-- start of Data for the task --
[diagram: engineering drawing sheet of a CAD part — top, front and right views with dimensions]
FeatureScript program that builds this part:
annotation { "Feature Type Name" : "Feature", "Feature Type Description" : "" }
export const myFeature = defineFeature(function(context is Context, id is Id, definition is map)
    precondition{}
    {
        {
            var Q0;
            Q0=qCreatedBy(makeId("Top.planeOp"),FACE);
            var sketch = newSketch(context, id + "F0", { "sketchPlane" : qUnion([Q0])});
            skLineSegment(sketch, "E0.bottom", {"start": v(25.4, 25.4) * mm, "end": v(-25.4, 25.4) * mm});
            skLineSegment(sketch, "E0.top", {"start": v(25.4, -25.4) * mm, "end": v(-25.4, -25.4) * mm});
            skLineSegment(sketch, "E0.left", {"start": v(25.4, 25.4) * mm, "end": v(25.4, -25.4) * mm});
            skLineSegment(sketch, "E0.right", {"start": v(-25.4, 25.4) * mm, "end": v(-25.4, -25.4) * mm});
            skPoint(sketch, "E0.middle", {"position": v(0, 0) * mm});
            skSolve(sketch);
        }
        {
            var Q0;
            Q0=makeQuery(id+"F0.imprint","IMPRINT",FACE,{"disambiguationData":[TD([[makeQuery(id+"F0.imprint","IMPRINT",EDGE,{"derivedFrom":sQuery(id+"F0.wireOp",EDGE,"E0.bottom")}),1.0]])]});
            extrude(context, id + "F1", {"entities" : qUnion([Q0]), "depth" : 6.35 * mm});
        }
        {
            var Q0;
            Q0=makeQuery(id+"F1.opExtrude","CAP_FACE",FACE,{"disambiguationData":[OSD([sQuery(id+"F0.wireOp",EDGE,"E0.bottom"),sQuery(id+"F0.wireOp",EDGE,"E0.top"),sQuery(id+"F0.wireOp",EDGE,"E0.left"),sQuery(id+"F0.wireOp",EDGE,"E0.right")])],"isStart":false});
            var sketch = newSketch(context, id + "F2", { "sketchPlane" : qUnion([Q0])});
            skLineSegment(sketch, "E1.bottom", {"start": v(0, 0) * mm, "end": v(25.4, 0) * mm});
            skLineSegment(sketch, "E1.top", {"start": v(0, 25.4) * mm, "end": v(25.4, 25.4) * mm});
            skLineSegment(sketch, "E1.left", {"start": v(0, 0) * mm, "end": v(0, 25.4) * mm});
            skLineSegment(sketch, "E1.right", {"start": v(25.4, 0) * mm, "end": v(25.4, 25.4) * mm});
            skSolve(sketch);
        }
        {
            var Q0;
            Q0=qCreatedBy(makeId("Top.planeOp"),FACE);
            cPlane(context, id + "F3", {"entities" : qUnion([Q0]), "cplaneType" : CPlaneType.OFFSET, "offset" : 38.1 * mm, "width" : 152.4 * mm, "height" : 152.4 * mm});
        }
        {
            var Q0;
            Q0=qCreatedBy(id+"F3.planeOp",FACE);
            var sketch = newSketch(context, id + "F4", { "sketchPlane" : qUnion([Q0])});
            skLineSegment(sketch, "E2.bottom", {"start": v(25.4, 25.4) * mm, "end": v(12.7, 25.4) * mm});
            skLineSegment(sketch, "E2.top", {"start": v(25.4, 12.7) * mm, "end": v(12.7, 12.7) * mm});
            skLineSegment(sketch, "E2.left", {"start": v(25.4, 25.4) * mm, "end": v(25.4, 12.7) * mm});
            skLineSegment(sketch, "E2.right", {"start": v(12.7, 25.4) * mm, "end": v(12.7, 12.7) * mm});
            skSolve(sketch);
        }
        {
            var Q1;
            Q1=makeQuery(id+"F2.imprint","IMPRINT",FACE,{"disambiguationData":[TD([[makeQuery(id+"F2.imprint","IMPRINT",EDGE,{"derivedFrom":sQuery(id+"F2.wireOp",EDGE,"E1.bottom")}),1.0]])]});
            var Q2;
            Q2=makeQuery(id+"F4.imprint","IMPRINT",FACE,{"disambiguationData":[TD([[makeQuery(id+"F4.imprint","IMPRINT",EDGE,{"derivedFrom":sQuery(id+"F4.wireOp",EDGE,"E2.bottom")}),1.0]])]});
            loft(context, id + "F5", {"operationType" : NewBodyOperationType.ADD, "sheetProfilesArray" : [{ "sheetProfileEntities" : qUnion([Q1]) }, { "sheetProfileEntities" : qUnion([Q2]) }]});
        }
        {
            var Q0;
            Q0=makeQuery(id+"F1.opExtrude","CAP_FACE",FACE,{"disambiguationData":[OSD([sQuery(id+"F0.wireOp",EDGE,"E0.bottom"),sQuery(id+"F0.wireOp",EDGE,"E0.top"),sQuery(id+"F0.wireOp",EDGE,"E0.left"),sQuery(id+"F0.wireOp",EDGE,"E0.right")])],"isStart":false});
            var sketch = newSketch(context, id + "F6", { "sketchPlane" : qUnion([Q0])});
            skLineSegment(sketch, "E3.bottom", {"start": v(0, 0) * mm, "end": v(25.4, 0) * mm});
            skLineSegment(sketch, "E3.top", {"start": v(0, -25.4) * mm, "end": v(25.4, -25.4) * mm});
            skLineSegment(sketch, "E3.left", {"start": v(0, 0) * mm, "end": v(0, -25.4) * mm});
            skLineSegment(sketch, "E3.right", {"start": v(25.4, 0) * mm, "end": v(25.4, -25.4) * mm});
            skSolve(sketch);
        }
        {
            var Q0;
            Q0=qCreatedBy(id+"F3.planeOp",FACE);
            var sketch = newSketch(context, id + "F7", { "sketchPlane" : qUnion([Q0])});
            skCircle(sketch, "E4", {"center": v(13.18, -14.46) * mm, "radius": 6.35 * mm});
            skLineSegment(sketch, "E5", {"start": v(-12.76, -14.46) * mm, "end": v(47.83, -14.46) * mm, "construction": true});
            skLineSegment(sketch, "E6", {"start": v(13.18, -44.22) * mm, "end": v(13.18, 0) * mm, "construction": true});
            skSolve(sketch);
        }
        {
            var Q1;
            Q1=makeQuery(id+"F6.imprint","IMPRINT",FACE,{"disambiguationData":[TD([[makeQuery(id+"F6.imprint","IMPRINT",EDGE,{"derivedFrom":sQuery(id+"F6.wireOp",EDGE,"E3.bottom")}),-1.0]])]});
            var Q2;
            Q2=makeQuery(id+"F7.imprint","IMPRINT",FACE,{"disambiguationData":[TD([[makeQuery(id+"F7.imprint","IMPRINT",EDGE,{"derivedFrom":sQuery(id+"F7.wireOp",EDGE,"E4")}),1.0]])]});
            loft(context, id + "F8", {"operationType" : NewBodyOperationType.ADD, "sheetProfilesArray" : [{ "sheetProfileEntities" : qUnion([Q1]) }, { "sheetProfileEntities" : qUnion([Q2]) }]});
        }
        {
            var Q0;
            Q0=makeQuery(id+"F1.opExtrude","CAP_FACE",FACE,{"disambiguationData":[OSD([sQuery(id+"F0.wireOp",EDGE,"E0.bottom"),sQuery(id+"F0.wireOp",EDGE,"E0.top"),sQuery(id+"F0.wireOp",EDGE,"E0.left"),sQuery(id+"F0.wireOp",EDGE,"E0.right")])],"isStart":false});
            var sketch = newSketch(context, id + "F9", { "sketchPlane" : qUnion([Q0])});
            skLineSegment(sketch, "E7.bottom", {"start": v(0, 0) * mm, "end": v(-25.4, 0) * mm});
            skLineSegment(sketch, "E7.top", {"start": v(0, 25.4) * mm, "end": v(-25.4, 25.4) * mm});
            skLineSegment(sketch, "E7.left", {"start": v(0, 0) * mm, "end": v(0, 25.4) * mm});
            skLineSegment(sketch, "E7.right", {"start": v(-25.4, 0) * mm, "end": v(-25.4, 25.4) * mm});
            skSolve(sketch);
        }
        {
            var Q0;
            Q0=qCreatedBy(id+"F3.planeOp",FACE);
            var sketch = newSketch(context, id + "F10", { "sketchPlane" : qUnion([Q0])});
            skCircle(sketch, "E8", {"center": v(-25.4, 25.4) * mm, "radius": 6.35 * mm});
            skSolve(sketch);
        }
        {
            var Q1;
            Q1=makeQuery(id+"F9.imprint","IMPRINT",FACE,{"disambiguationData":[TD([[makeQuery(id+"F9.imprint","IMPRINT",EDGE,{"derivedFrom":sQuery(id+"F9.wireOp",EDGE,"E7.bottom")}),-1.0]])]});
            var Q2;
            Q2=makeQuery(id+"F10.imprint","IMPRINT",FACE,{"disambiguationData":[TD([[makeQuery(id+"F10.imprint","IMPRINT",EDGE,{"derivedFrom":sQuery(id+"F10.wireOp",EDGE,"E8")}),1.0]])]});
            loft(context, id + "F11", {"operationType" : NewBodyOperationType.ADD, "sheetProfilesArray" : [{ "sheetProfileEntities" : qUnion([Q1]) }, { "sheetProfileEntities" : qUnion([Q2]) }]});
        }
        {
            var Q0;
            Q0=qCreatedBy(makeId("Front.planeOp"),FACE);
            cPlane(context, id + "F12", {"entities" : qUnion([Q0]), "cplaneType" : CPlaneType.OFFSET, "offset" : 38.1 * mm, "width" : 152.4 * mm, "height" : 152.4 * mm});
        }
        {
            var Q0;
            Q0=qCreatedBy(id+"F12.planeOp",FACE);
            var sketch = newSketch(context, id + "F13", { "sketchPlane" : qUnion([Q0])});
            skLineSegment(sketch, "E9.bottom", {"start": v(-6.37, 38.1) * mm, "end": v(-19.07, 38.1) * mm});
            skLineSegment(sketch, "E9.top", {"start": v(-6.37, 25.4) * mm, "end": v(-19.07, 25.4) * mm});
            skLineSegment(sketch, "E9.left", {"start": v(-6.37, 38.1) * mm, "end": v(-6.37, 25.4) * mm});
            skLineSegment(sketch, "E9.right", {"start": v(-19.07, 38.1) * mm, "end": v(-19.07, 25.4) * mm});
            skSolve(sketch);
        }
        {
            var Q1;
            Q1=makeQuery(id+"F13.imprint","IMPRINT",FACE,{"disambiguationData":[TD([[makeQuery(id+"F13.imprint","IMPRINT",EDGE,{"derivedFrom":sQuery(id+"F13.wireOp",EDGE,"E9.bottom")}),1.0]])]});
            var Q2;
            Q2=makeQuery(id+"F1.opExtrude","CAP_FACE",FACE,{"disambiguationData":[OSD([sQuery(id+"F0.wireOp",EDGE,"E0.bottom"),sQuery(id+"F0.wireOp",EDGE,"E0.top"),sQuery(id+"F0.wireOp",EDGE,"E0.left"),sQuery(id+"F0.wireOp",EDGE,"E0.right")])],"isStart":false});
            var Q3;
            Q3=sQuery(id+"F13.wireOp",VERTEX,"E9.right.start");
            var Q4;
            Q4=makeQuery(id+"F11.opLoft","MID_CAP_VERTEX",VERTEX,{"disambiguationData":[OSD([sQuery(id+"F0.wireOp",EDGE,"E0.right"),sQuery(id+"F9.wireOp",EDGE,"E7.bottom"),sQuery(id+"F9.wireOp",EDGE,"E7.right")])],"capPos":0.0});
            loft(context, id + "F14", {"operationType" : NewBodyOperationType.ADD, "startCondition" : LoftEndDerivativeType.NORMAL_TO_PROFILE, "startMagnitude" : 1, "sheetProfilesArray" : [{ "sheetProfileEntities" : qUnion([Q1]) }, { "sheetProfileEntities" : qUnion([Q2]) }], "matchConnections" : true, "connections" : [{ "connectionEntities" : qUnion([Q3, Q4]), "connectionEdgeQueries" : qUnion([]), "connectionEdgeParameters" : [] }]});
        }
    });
-- end of Data for the task --
Given request
State how many lines in the items contain the string "center", with case taken into account. Give only the number.

Task solution
2